→ **What the task requires**
Quote the data below from the line containing "pose: elev=77.0 azim=30.1" through the line containing "Dot at: (245, 301)", both included. Leave out the pictures.

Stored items
────────────────────
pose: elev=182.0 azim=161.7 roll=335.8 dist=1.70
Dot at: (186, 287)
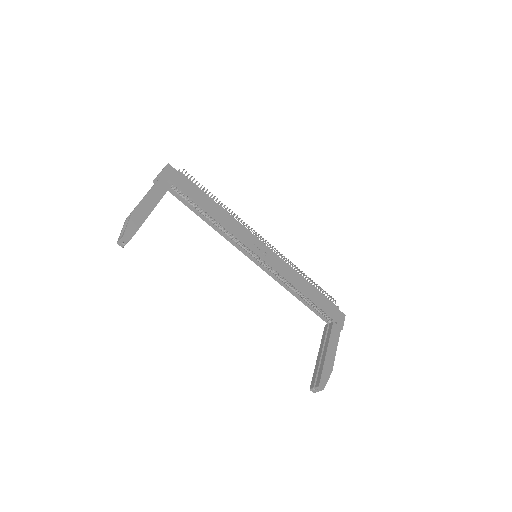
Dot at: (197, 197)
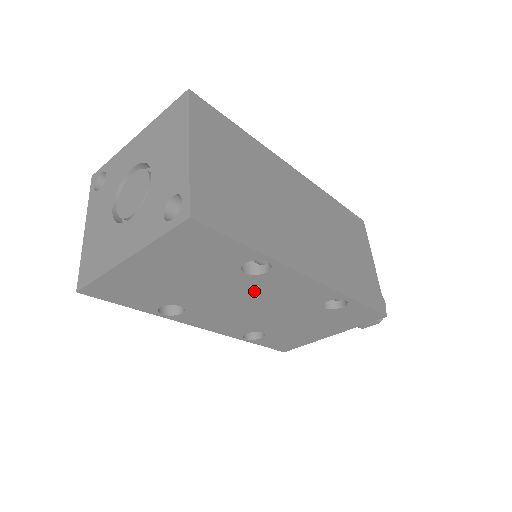
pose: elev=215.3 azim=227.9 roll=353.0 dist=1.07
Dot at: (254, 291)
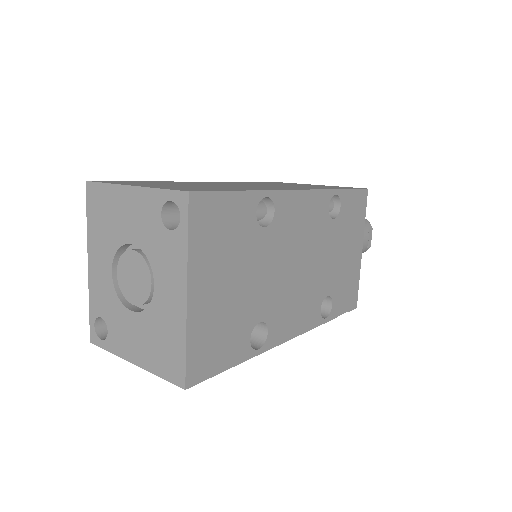
Dot at: (285, 245)
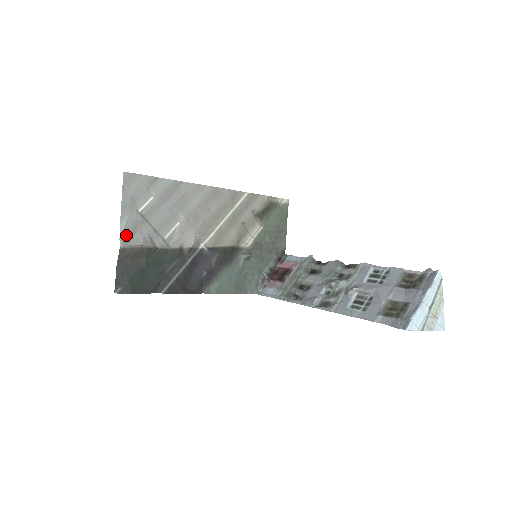
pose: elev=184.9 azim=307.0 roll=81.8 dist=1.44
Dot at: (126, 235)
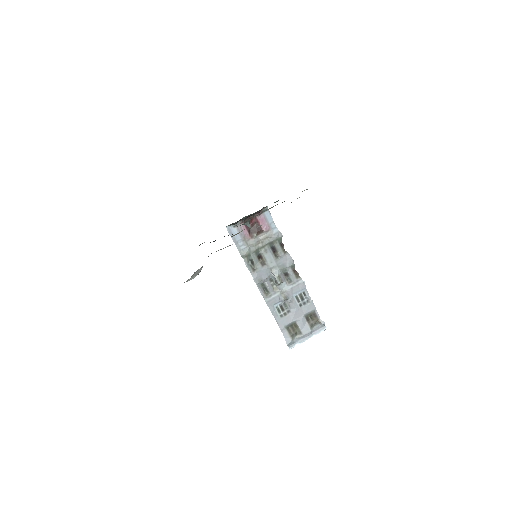
Dot at: occluded
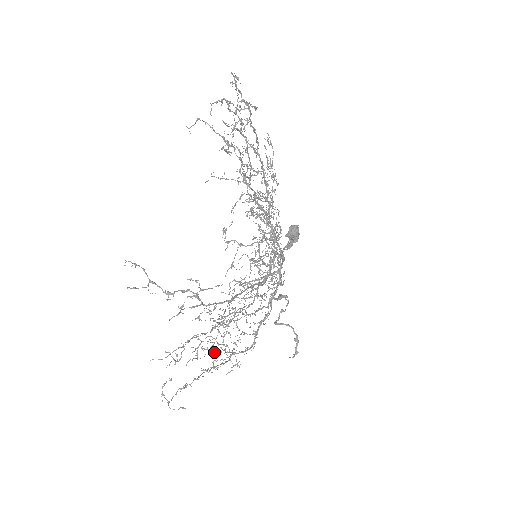
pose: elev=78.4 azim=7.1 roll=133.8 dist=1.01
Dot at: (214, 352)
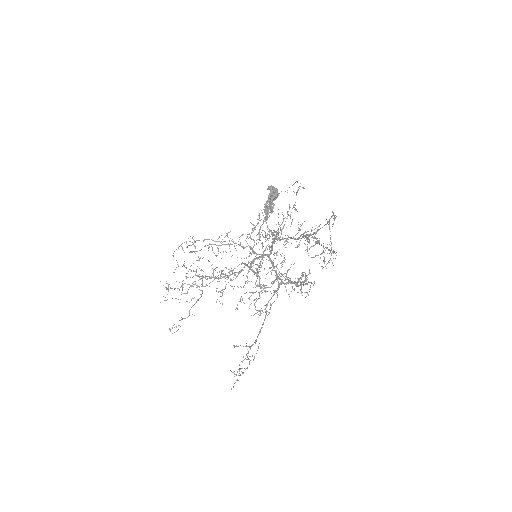
Dot at: (185, 267)
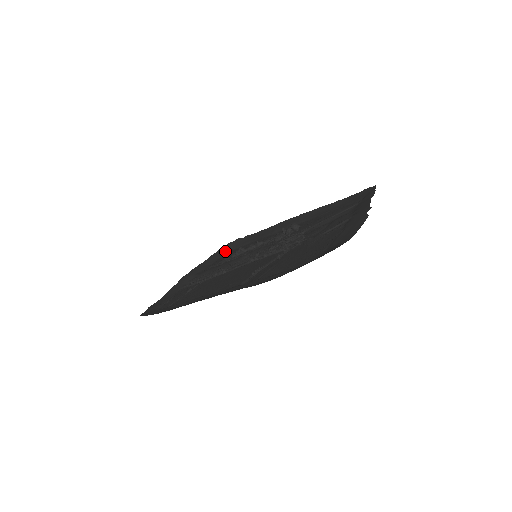
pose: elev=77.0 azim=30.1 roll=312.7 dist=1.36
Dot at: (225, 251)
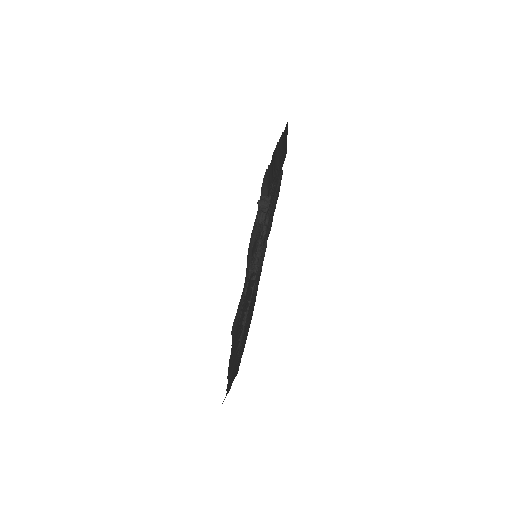
Dot at: (265, 191)
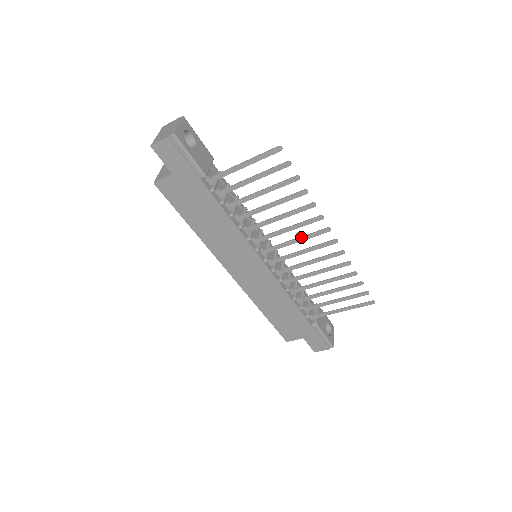
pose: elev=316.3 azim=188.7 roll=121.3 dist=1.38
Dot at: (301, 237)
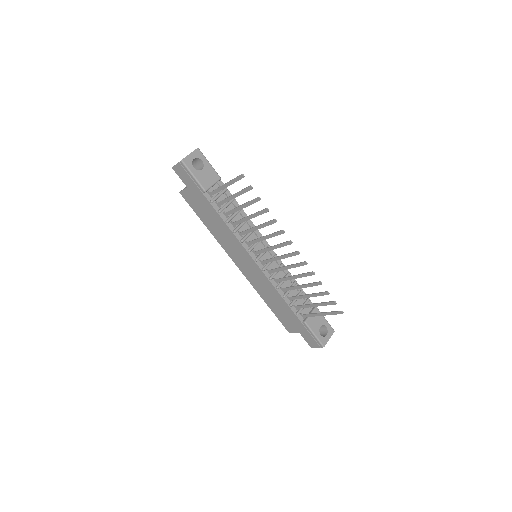
Dot at: (275, 245)
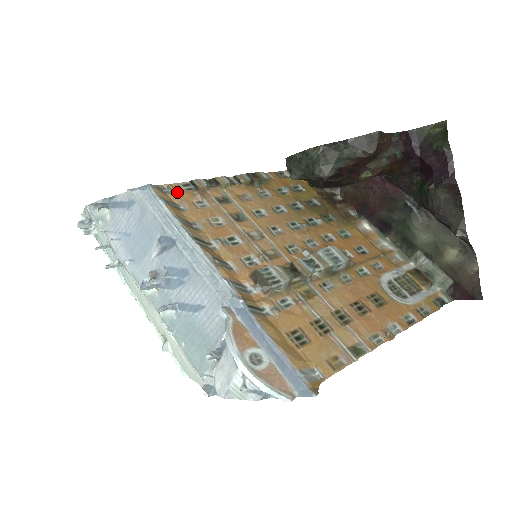
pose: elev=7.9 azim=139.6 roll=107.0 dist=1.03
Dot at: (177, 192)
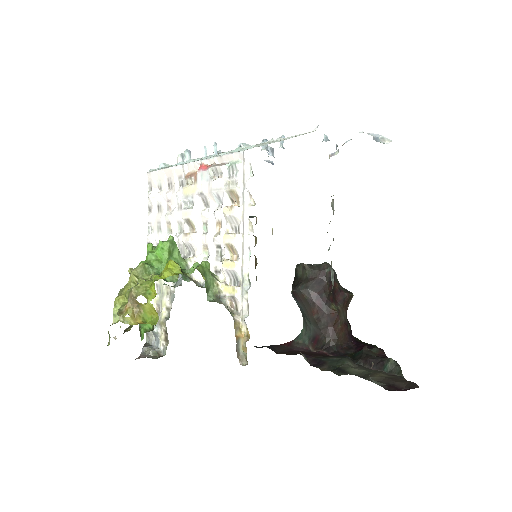
Dot at: occluded
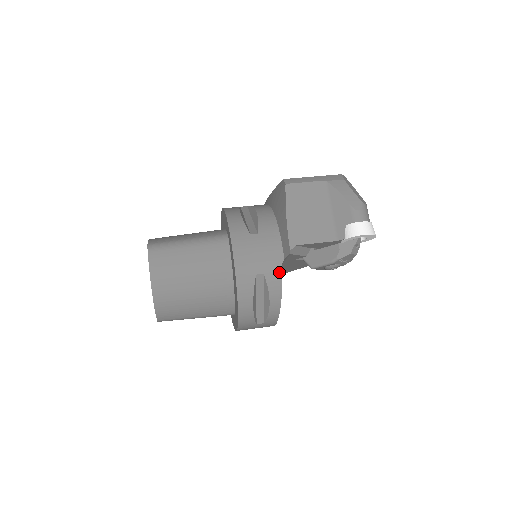
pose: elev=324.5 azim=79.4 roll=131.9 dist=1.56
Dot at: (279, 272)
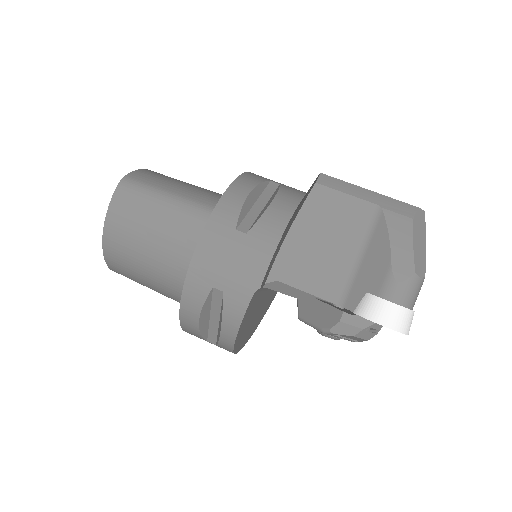
Dot at: (245, 301)
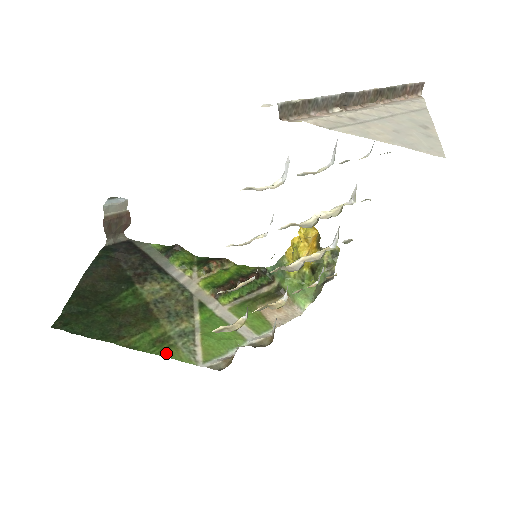
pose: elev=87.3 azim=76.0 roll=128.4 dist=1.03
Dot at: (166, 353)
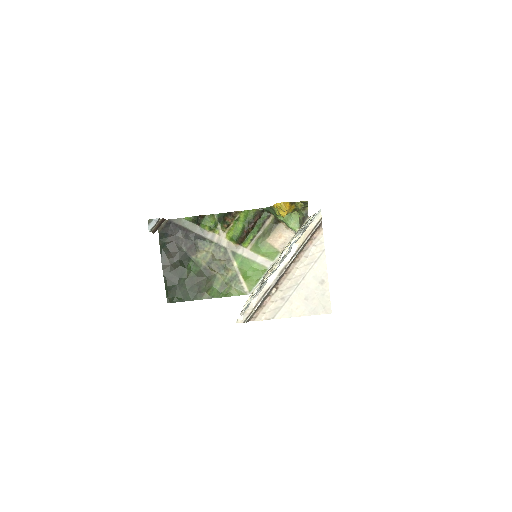
Dot at: (229, 294)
────────────────────
→ **Written solution**
pose: elev=77.0 azim=30.1 roll=312.7 dist=1.36
Dot at: (225, 251)
Dot at: (265, 191)
pose: elev=316.3 azim=188.7 roll=121.3 dist=1.38
Dot at: (301, 237)
Dot at: (275, 245)
pose: elev=7.9 azim=139.6 roll=107.0 dist=1.03
Dot at: (177, 192)
Dot at: occluded
pose: elev=324.5 azim=79.4 roll=131.9 dist=1.56
Dot at: (279, 272)
Dot at: (245, 301)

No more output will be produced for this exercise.